Uma produtora rural esteve na delegacia de Polícia Civil de Sidrolândia e registrou um boletim de ocorrência logo após a ação de retomada dos indígenas alegando que haviam reféns no local e inclusive colocaram fogo em uma ponte.
Ainda de acordo com o CIMI, os Terena retomaram a Fazenda São Sebastião da Serra, sobreposta à Terra Indígena (TI) Buriti, no município de Sidrolândia no final da tarde de ontem.

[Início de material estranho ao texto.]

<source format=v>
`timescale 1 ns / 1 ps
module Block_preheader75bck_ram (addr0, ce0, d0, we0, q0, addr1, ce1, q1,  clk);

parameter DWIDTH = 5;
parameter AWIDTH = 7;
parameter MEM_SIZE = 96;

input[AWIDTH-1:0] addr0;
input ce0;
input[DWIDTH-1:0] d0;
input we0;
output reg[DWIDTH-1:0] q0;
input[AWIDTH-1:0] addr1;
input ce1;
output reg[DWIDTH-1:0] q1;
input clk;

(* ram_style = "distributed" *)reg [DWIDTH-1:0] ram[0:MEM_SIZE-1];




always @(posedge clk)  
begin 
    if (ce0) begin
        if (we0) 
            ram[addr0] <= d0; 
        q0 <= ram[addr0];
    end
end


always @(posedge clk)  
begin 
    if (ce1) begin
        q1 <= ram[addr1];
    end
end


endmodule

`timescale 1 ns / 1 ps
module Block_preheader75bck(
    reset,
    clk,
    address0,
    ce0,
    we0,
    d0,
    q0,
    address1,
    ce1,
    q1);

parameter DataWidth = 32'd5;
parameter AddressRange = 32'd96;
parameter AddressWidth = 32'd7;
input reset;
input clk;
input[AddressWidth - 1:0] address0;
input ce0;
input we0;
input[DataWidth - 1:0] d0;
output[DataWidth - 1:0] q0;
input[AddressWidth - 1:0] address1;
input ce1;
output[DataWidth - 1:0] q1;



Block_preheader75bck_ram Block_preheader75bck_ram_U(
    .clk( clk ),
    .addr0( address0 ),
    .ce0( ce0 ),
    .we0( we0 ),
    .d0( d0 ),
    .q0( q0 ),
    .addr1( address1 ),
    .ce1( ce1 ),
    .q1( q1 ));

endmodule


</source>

A decisão pela retomada ocorreu porque, nesta última década, não houve avanço no procedimento demarcatório, mantendo o povo alijado de parte importante do seu território tradicional.
Na manhã deste domingo (14), militares da Força Tática e da Tropa de Choque foram a região de conflito, ainda não há informações sobre o desfecho da ação policial, ou se a Força Nacional será convocada.

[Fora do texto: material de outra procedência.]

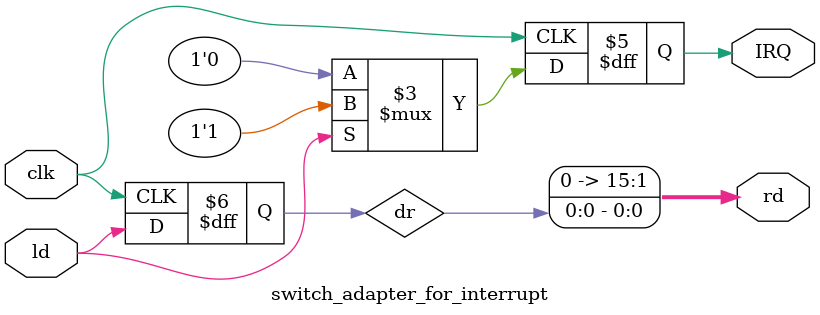
<source format=sv>
module switch_adapter_for_interrupt(
input logic clk,
input logic ld,
output logic IRQ,
output logic [15:0] rd
);

logic dr;

always_ff @(posedge clk)
begin
	dr <= ld;
	
	if(ld)
		IRQ <= 1;
	else
		IRQ <= 0;
end

assign rd = {15'b0, dr};

endmodule
</source>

Conflito há anos - Em 30 de maio de 2013, Oziel Gabriel Terena, de 35 anos, foi morto durante uma ação policial de reintegração de posse na Fazenda Buriti, também sobreposta à TI. O Ministério Público Federal (MPF) concluiu que o disparo fatal partiu das forças policiais em uma operação classificada como falha. Ninguém foi punido. Na Fazenda São Sebastião da Serra, em junho de 2013, Josiel Gabriel Terena, de 34 anos, levou um tiro nas costas enquanto trafegava nas imediações da área. O indígena ficou tetraplégico e ninguém foi responsabilizado, ele alega que foi vítima de seguranças que estavam armados na área.